3. Know Your Community Now – Keep up with the local news. There are stories about racial tensions, debates about gentrification, displacing the poor and systemically disadvantaged, homelessness, refugees and disparities in opportunities. Being informed is important to being an advocate for others. Knowing the history as well as the present helps you make sense of your context. When low-rent apartments are bulldozed to make way for a new retail and restaurant development, stop to consider where those who can only afford low rent will now live. Ask yourself, where can the disenfranchised live in our city in peace and safety? What is the difference between a “slum lord” and a landlord who provides low-rent homes for the poor?

4. Get Involved – Identify the marginalized people around you and those working with them. Dallas has thousands of immigrants, refugees, racially disadvantaged, orphans and homeless. There are ministries and local agencies/non-profits that are actively engaging these populations every day. Buckner is tackling many of these issues, especially as it pertains to our city’s orphans. Union Gospel Mission, City Square and Dallas Life all serve our homeless population. Seek the Peace and For the Nations are doing great work with many of our refugees. Bonton Farms, Mercy Street and Champions of Hope are trying to help residents overcome racial disadvantages. Instead of perpetuating the pattern of turning our collective backs on the marginalized, get involved in helping. Think about who is being forgotten in Dallas today, then make your voice heard for them in local government, local schools and your local church.

5. Love Well – Addressing racial reconciliation is not as simple as having a friend who is not the same ethnicity as you, however, that is a great place to start. Consider your closest friends and the places you spend time in. How could you truly love on those who are different than you by taking steps toward intentional and genuine friendship with them? Another good way to start is by reading books, listening to music and watching films made by those who are different from you.

6. Live Missionally – Consider where you live, where you work and how you spend your leisure time. Could you break with the stereotypes of ethnic segregation and choose to live and be places where you can make a difference by being different? If you live in the suburbs, many of which were fueled by white flight, consider how you could be a reconciling factor in the city.    

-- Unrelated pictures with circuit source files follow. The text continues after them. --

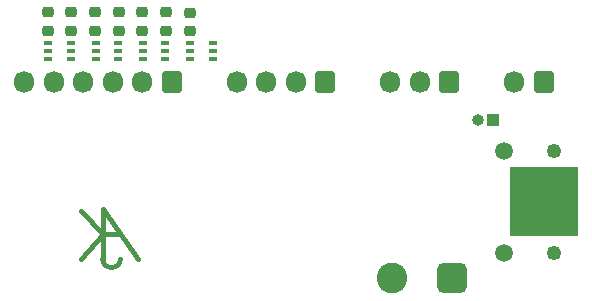
<source format=gbr>
%TF.GenerationSoftware,KiCad,Pcbnew,(6.0.2-0)*%
%TF.CreationDate,2022-02-23T17:23:45+00:00*%
%TF.ProjectId,Access2,41636365-7373-4322-9e6b-696361645f70,3*%
%TF.SameCoordinates,Original*%
%TF.FileFunction,Soldermask,Bot*%
%TF.FilePolarity,Negative*%
%FSLAX46Y46*%
G04 Gerber Fmt 4.6, Leading zero omitted, Abs format (unit mm)*
G04 Created by KiCad (PCBNEW (6.0.2-0)) date 2022-02-23 17:23:45*
%MOMM*%
%LPD*%
G01*
G04 APERTURE LIST*
G04 Aperture macros list*
%AMRoundRect*
0 Rectangle with rounded corners*
0 $1 Rounding radius*
0 $2 $3 $4 $5 $6 $7 $8 $9 X,Y pos of 4 corners*
0 Add a 4 corners polygon primitive as box body*
4,1,4,$2,$3,$4,$5,$6,$7,$8,$9,$2,$3,0*
0 Add four circle primitives for the rounded corners*
1,1,$1+$1,$2,$3*
1,1,$1+$1,$4,$5*
1,1,$1+$1,$6,$7*
1,1,$1+$1,$8,$9*
0 Add four rect primitives between the rounded corners*
20,1,$1+$1,$2,$3,$4,$5,0*
20,1,$1+$1,$4,$5,$6,$7,0*
20,1,$1+$1,$6,$7,$8,$9,0*
20,1,$1+$1,$8,$9,$2,$3,0*%
G04 Aperture macros list end*
%ADD10C,0.450000*%
%ADD11RoundRect,0.250000X0.600000X0.675000X-0.600000X0.675000X-0.600000X-0.675000X0.600000X-0.675000X0*%
%ADD12O,1.700000X1.850000*%
%ADD13C,1.500000*%
%ADD14C,1.250000*%
%ADD15R,1.000000X1.000000*%
%ADD16O,1.000000X1.000000*%
%ADD17RoundRect,0.225000X0.250000X-0.225000X0.250000X0.225000X-0.250000X0.225000X-0.250000X-0.225000X0*%
%ADD18R,0.650000X0.400000*%
%ADD19RoundRect,0.650000X0.650000X0.650000X-0.650000X0.650000X-0.650000X-0.650000X0.650000X-0.650000X0*%
%ADD20C,2.600000*%
G04 APERTURE END LIST*
%TO.C,U7*%
G36*
X149900000Y-85650000D02*
G01*
X144100000Y-85650000D01*
X144100000Y-79850000D01*
X149900000Y-79850000D01*
X149900000Y-85650000D01*
G37*
D10*
%TO.C,AJK1*%
X107850000Y-83500000D02*
X109650000Y-85500000D01*
X109650000Y-85500000D02*
X111150000Y-85500000D01*
X109650000Y-83400000D02*
X109650000Y-87600000D01*
X109650000Y-83400000D02*
X112650000Y-87600000D01*
X109650000Y-85500000D02*
X107850000Y-87600000D01*
X109650000Y-87600000D02*
G75*
G03*
X111150000Y-87600000I750000J0D01*
G01*
%TD*%
D11*
%TO.C,J5*%
X147000000Y-72650000D03*
D12*
X144500000Y-72650000D03*
%TD*%
D11*
%TO.C,J6*%
X139000000Y-72650000D03*
D12*
X136500000Y-72650000D03*
X134000000Y-72650000D03*
%TD*%
D11*
%TO.C,J2*%
X128500000Y-72650000D03*
D12*
X126000000Y-72650000D03*
X123500000Y-72650000D03*
X121000000Y-72650000D03*
%TD*%
D11*
%TO.C,J3*%
X115500000Y-72650000D03*
D12*
X113000000Y-72650000D03*
X110500000Y-72650000D03*
X108000000Y-72650000D03*
X105500000Y-72650000D03*
X103000000Y-72650000D03*
%TD*%
D13*
%TO.C,J1*%
X143655000Y-87070000D03*
D14*
X147825000Y-78430000D03*
X147825000Y-87070000D03*
D13*
X143655000Y-78430000D03*
%TD*%
D15*
%TO.C,JP1*%
X142700000Y-75800000D03*
D16*
X141430000Y-75800000D03*
%TD*%
D17*
%TO.C,C3*%
X115000000Y-68275000D03*
X115000000Y-66725000D03*
%TD*%
%TO.C,C5*%
X111000000Y-68275000D03*
X111000000Y-66725000D03*
%TD*%
%TO.C,C7*%
X107000000Y-68275000D03*
X107000000Y-66725000D03*
%TD*%
D18*
%TO.C,D1*%
X117050000Y-70650000D03*
X117050000Y-70000000D03*
X117050000Y-69350000D03*
X118950000Y-69350000D03*
X118950000Y-70000000D03*
X118950000Y-70650000D03*
%TD*%
%TO.C,D4*%
X105050000Y-70650000D03*
X105050000Y-70000000D03*
X105050000Y-69350000D03*
X106950000Y-69350000D03*
X106950000Y-70000000D03*
X106950000Y-70650000D03*
%TD*%
D17*
%TO.C,C2*%
X117000000Y-68300000D03*
X117000000Y-66750000D03*
%TD*%
D18*
%TO.C,D3*%
X109050000Y-70650000D03*
X109050000Y-70000000D03*
X109050000Y-69350000D03*
X110950000Y-69350000D03*
X110950000Y-70000000D03*
X110950000Y-70650000D03*
%TD*%
D19*
%TO.C,J4*%
X139250000Y-89250000D03*
D20*
X134170000Y-89250000D03*
%TD*%
D17*
%TO.C,C8*%
X105000000Y-68275000D03*
X105000000Y-66725000D03*
%TD*%
%TO.C,C6*%
X109000000Y-68275000D03*
X109000000Y-66725000D03*
%TD*%
D18*
%TO.C,D2*%
X113050000Y-70650000D03*
X113050000Y-70000000D03*
X113050000Y-69350000D03*
X114950000Y-69350000D03*
X114950000Y-70000000D03*
X114950000Y-70650000D03*
%TD*%
D17*
%TO.C,C4*%
X113000000Y-68275000D03*
X113000000Y-66725000D03*
%TD*%
M02*

</source>
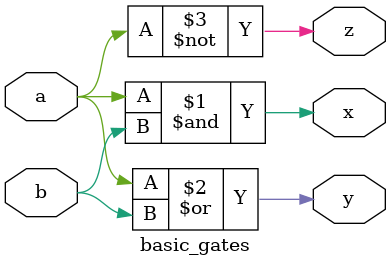
<source format=v>

module basic_gates (
  input a,b,
  output x,y,z
);
  
  assign x= a&b;   //AND gate
  assign y= a|b;   //OR gate
  assign z= ~a;     //NOT gate
  
  //These are continuous assignments in dataflow modeling.
  //The output always reflects the current value of the inputs automatically.

endmodule


</source>
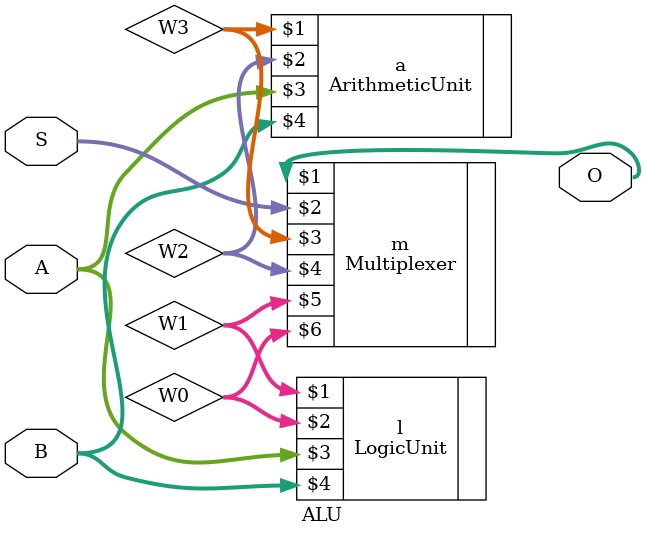
<source format=v>
`timescale 1ns / 1ps
module ALU(O,A,B,S);
	output [3:0]O;
	input [1:0]A;
	input [1:0]B;
	input [1:0]S;
	wire [3:0]W3;
	wire [3:0]W2;
	wire [3:0]W1;
	wire [3:0]W0;
	
	ArithmeticUnit a(W3,W2,A,B);
	LogicUnit l(W1,W0,A,B);
	Multiplexer m(O,S,W3,W2,W1,W0);
endmodule

</source>
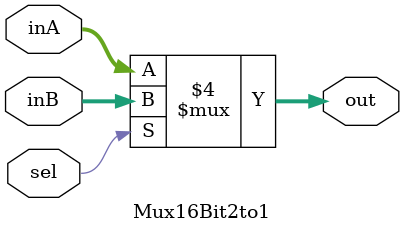
<source format=v>
`timescale 1ns / 1ps


module Mux16Bit2to1(out, inA, inB, sel);

    output reg [15:0] out;
    
    input [15:0] inA;
    input [15:0] inB;
    input sel;

    /* Fill in the implementation here ... */ 
    always @ (inA, inB, sel) begin
       if (sel == 1)
            out <= inB;    
       else
            out <= inA;
    end
endmodule


</source>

These steps are places to start, and it is up to us to carry the torch forward. Black History Month promises that the stories of an outnumbered and oppressed people are not overlooked. It is not merely for the sake of reflection, but it lives on so that, through retrospection, we might better develop institutions and individuals rooted in godly equality and unity. So that divides might be broken down. So that abuses might not be repeated. So that differences of all varieties might be appreciated. So that atonement might be attempted and forgiveness granted. And so that we might all love our neighbors as ourselves.